Utilization Management

The UHN/NPP Utilization Management (UM) Program provides clients with opinions about medical necessity for inpatient and outpatient hospital care.  Our UM program combines the expertise of registered nurse reviewers, a board certified medical director and a panel of board certified practicing physicians to help direct patients and providers toward the most cost-effective, quality-driven treatment available.  UM services are offered in our Reno office by licensed nursing staff familiar with the Nevada market and our contracted providers. Our clinical professionals use established national medical guidelines to evaluate necessity for hospitalizations and outpatient services, as well as the appropriateness of the overall treatment plans. 

Case Management

The Case Management (CM) Program provides individuals with access to centers of excellence and specialty care facilities.  Services are designed to improve the quality of patient care while maximizing cost savings by providing timely discharge planning, alternative treatment options, and negotiated rate reductions.  
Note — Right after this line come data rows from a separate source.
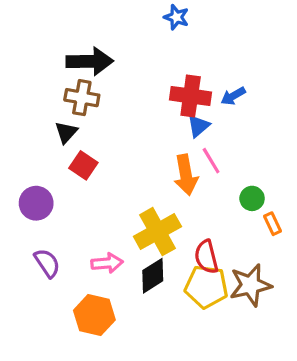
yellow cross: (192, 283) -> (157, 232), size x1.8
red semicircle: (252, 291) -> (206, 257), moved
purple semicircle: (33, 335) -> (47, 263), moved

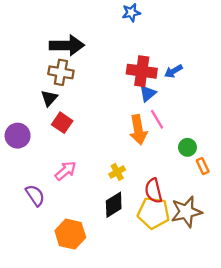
blue star: (176, 17) -> (131, 13), turned -30
purple circle: (36, 203) -> (18, 136), moved
yellow cross: (157, 232) -> (117, 172), size x0.5
pink arrow: (107, 263) -> (66, 171), moved, turned -35

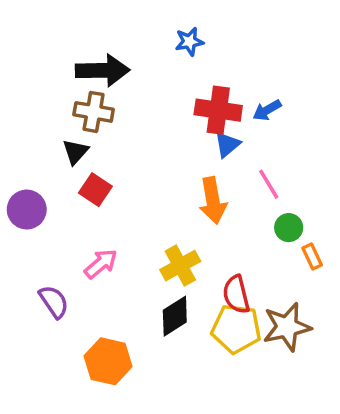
blue star: (131, 13) -> (189, 41), moved
pink line: (157, 119) -> (269, 184), moved
yellow cross: (117, 172) -> (180, 266), size x1.5

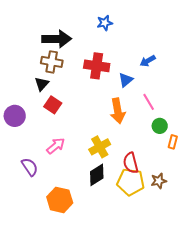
red cross: (218, 110) -> (97, 66), moved
orange rectangle: (312, 256) -> (173, 142), turned 40
brown star: (287, 327) -> (159, 181), size x0.6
Case Managers are licensed registered nurses who are advocates, facilitators, and educators, ensuring that members make smooth transitions from inpatient settings to alternate care and home care when appropriate.  Case Managers work with patients and families in tandem with third party administrators (TPAs), insurance companies and reinsurance carriers to provide timely and ongoing information on high-cost cases.

UHN/NPP's integrated UM program provides triggers that automatically refer cases that may benefit from CM intervention by: 

  • helping to facilitate early identification
  • preventing re-hospitalization
  • significantly reducing costs
  • educating patients and members to make choices that contribute to a healthier lifestyle

URAC Accreditation

UHN/NPP's partnership with American Health Holding provides Utiliation Review Accreditation Commission (URAC) standards for our Utilization and Case Management programs.  URAC accreditation is a process by which an impartial organization (URAC) reviews a company's operations to ensure the business is conducted in a manner consistent with national standards.  URAC is the largest accrediting body for healthcare.